Factores que contribuyen a la enfermedad
Esta enfermedad se da en todas las edades, pero generalmente en los adolescentes, los que atraviesan esa etapa crítica en donde no saben quiénes son, adónde van; dejan de ser niños para comenzar a involucrarse en el mundo de los adultos, ¡esto aterra!
Falta de modelos
Los adolescentes buscan a alguien con quien identificarse, buscan a quien copiar. Por ejemplo: modelos, deportistas, cantantes. Los que –en la mayoría de los casos– no son un ejemplo digno de imitar. Promueven el sexo libre, las drogas, el alcohol, la violencia, etc.
La cultura
Nuestra cultura impone un ideal de mujer: 90-60-90, que pareciera estar relacionado con la habilidad para triunfar. Es sencillo: «si sos gorda no servís», «no tenés lugar en esta sociedad». Este es el mensaje que nos trasmiten todos los días los medios de comunicación.
El transfondo
Cada uno de nosotros tiene su historia o tal vez su presente bien escondido. Personalmente viví en mi vida cosas muy feas que me marcaron, como desilusiones, engaños, fracasos, situaciones que habían provocado en mi grandes sentimientos de culpa y destruyeron mi autoestima por completo. Es por eso que llegué a odiarme.
La bulimia y la anorexia no son, como la mayoría cree, «una pavada de las jóvenes de ahora que solo quieren estar flacas». Va mucho más allá de eso. El cuerpo y la comida es el medio a través del cual se canaliza todo nuestro mundo interior, aquel que nadie conoce, de la misma manera que en el drogadicto o la persona alcohólica. Diferentes situaciones habían opacado mi vida como niña y como adolescente: la angustia y la tristeza que tenía en mi corazón, y con las cuales crecí, explotáron en un momento.

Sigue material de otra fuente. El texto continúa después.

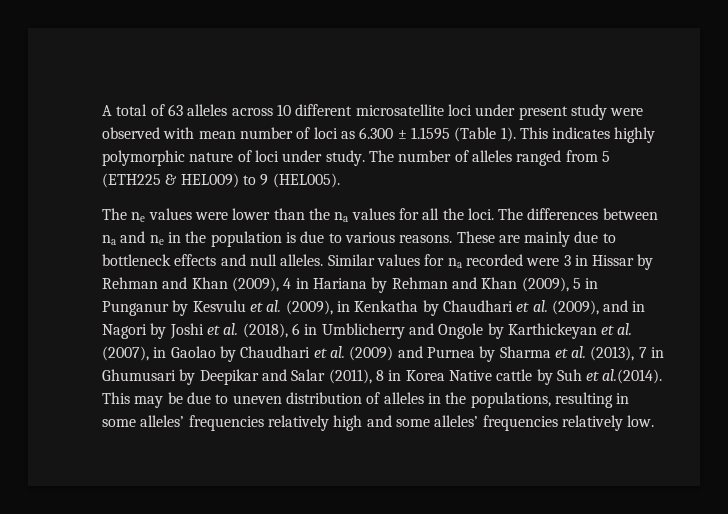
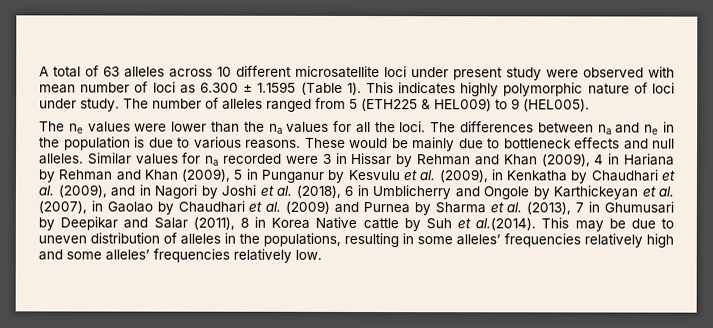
[498,235,520,243] are -> [349,137,409,149] would be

Sentía vacíos que nada ni nadie podía llenar. Lo intentaba una y otra vez con la comida, pero no resultaba, lo intentaba con el alcohol, con chicos, con baile, etc., etc. Pero nada lograba satisfacerme por completo. Obviamente, le mostraba una sonrisa a todo el mundo. Volvía de bailar, del lugar donde «me había divertido», pero al acostarme en mi cama me encontraba conmigo misma, con mis vacíos de siempre, con mis problemas, con mis angustias, con mi soledad, y todo una y otra vez volvía a aparecer.
Todo era tan artificial, tan irreal… Pero en esos momentos más difíciles y de soledad, cuando ya todo me daba igual, ser feliz o no, la muerte o la vida, cuando nadie me entendía, me encontré con alguien que me amó y se interesó por mi. Él me amó y le dio un sentido a mi vida. En Él encontré lo que por años había estado buscando. Él no solo me sanó de mi enfermedad, sino también de las heridas de mi corazón. Borró todo mi pasado y me dio una vida nueva; ahora ya no «existo», sino que vivo y ¡feliz!
Esa persona se llama Jesús. Él me amó tanto que partió su cuerpo en una cruz por mi. Conocer a Jesús fue y es lo más hermosos que me pasó en la vida. Él está vivo, yo lo comprobé –como mucha otra gente– verdaderamente Él tiene poder para cambiar cualquier situación imposible, ¡es especialista en imposibles!
Jesús tiene poder para sanarte, para sacarte del pozo más hondo, para restaurar tu familia, tu matrimonio, para calmar tu ansiedad y para darte la paz que necesitas. No hay nada que Él no pueda hacer por vos.
Hoy, después de seis años de haber conocido a Jesús, vivo más feliz que nunca. Y no paro de contarles a todos que no todo está perdido, que hay esperanzas, que hay una salida y se llama Jesús.
Silvina Nostas es una lectora del diario La Corriente del Espíritu. Forma parte del ministerio «Rey de Reyes» del Pastor Aníbal Moreira, en la ciudad de Luján, Argentina.